The best exchange option also depends where you’re located.

For more information, you can check out this list of major bitcoin exchanges/wallets around the world, and the payment options they permit.

At this time, the largest utter trading exchanges by volume are Bitfinex (Hong Kong), Bitstamp (US), BTC-e (unknown), Kraken (US), Huobi (China and Hong Kong), OKCoin (China) and BTCC (China).

Coinbase is a popular wallet and exchange service that will also trade US dollars and euros for bitcoins. The company has web and mobile apps. Originally a US-only service, Coinbase has recently opened up to a large number of European countries.

Circle offers users worldwide the chance to store, send, receive and exchange bitcoins. Presently only US citizens are able to link bank accounts to deposit funds, but credit and debit cards are also an option. Apps for iOS and Android are now available.

Wallet and bitcoin debit card provider Xapo has also recently entered the fray, suggesting deposits in fiat currency that are converted to bitcoin in your account.

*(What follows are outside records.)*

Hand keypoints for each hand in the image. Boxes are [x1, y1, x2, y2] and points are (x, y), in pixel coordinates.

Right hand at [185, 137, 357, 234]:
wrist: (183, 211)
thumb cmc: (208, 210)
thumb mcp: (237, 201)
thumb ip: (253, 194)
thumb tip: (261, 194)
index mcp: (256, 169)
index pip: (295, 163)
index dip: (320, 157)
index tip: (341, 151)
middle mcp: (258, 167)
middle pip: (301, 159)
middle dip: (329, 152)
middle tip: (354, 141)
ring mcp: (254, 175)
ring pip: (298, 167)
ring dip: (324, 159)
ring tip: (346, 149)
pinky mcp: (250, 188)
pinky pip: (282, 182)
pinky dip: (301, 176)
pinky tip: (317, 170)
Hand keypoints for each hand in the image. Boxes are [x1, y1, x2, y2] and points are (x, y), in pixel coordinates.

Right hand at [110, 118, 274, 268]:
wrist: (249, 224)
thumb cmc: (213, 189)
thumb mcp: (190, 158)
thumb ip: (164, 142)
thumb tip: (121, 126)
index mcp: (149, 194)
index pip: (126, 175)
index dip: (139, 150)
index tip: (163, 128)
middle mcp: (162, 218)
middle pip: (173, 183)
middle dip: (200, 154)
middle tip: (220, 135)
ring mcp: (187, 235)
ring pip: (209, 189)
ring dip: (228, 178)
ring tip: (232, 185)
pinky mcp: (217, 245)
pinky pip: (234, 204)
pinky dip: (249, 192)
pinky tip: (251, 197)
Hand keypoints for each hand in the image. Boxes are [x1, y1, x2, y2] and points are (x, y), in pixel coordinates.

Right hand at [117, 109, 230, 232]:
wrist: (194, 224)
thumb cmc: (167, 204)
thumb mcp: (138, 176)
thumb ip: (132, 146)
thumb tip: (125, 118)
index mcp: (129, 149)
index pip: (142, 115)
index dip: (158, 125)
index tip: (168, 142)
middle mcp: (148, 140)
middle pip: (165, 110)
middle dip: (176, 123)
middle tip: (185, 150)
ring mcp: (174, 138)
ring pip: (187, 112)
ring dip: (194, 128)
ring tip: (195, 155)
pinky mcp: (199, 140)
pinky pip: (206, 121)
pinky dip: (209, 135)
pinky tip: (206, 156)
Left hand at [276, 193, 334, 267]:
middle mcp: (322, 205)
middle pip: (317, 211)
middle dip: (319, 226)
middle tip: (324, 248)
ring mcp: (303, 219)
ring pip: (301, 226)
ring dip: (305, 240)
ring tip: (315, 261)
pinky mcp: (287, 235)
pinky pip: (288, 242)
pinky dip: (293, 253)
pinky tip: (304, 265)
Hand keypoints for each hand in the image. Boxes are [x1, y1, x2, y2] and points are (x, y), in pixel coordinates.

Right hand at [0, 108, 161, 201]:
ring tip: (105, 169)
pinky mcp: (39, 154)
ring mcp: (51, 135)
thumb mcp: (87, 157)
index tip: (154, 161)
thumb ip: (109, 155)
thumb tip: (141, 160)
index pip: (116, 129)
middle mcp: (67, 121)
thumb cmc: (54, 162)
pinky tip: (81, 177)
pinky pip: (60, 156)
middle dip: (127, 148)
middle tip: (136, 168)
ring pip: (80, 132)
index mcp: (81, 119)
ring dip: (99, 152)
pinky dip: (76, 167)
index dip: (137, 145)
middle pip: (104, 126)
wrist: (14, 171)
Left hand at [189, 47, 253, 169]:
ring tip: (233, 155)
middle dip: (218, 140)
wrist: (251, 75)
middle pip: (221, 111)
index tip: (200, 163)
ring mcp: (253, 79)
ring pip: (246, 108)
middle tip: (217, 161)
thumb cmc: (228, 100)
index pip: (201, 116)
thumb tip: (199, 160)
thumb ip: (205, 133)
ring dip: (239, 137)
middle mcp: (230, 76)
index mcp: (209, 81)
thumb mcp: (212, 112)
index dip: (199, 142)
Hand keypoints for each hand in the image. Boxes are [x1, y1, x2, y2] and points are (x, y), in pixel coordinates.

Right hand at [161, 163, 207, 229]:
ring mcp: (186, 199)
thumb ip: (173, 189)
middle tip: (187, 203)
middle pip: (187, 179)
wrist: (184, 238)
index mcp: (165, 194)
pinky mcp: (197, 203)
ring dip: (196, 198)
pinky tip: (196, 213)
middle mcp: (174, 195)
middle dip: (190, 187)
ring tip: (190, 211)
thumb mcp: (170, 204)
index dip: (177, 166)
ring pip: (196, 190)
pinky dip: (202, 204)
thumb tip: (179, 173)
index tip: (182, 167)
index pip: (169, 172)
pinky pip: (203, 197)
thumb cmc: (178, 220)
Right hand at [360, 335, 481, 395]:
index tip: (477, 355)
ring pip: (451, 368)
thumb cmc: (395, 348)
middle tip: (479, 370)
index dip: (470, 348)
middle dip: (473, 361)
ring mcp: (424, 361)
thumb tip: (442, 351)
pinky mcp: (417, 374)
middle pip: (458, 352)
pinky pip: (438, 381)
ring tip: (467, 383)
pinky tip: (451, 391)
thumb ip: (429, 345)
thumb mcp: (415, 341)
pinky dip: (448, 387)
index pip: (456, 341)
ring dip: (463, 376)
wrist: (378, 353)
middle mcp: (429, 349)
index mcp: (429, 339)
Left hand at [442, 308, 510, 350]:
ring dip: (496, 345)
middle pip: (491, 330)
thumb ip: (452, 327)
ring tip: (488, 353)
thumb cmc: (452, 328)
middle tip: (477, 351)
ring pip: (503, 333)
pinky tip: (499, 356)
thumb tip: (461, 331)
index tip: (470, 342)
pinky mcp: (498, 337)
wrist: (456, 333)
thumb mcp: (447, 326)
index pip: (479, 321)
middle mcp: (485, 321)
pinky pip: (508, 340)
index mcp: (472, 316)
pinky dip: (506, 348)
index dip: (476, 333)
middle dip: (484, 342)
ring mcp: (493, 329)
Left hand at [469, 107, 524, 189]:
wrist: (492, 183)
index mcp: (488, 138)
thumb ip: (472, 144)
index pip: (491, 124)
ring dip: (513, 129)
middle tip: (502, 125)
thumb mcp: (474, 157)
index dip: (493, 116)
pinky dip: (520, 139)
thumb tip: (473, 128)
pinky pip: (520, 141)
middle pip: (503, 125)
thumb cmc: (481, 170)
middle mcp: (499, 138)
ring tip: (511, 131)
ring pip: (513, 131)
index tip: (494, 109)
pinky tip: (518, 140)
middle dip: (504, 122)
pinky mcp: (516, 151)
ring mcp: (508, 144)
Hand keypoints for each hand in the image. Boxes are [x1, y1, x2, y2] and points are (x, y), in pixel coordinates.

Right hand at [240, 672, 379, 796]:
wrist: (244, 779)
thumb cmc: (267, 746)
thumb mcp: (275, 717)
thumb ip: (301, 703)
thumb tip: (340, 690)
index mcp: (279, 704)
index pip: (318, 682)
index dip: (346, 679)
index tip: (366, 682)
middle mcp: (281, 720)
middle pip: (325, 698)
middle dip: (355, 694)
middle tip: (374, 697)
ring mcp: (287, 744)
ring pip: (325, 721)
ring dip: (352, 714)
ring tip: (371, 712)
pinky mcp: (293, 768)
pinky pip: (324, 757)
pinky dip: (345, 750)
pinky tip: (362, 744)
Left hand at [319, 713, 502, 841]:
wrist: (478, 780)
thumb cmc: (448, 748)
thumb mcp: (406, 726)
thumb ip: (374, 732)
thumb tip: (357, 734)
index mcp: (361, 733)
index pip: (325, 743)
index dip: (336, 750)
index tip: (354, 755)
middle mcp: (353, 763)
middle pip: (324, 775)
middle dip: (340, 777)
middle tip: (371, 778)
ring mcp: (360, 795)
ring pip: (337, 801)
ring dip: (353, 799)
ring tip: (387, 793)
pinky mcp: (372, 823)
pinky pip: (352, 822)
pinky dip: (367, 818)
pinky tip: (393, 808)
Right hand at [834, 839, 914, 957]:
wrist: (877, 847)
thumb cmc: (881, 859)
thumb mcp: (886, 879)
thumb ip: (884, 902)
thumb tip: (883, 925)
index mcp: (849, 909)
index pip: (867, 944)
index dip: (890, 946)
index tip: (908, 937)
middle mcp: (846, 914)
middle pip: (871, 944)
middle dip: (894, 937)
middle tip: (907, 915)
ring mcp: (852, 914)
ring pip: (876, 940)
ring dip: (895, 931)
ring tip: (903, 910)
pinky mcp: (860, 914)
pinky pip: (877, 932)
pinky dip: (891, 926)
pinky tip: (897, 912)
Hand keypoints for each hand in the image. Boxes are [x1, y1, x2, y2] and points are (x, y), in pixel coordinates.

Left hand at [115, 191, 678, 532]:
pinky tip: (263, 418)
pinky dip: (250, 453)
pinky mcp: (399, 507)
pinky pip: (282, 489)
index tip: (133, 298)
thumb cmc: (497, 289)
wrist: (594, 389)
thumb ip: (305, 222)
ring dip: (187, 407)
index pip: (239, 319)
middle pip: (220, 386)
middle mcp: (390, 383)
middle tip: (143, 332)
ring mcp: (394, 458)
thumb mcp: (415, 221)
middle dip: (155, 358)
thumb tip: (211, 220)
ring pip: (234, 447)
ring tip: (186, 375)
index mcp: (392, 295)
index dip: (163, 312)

Coinjar, an exchange and wallet provider, is the market leader in Australia. The Melbourne-based startup raised $500k AUD in venture funding and won an award at Finovate Europe two thousand fifteen for their user practice. The company released a debit card service, ‘Coinjar Swipe’ in February 2015.

The ‘Coinjar Swipe’ permits Australians to spend from Coinjar bitcoin accounts.

Unocoin is an exchange aimed at the Indian market, permitting users to buy, sell and store bitcoin. Deposits can be made via any national online bank or through NEFT/RTGS. Registration with a PAN card is necessary to use the site’s services.

Once you’ve set up your account, you’ll very likely need to link an existing bank account and arrange to budge funds inbetween it and your fresh exchange account via wire transfer. This usually entails a fee. Some exchanges permit you to make a deposit in person to their bank account (that is, via a human teller, not an ATM).

While people in most countries can transfer money to overseas accounts, fees are much higher and you may face more long delays switching your bitcoins back into fiat currency (should you still wish to do that).

If you are required to link a bank account to use the exchange, it may only admit banks from that country.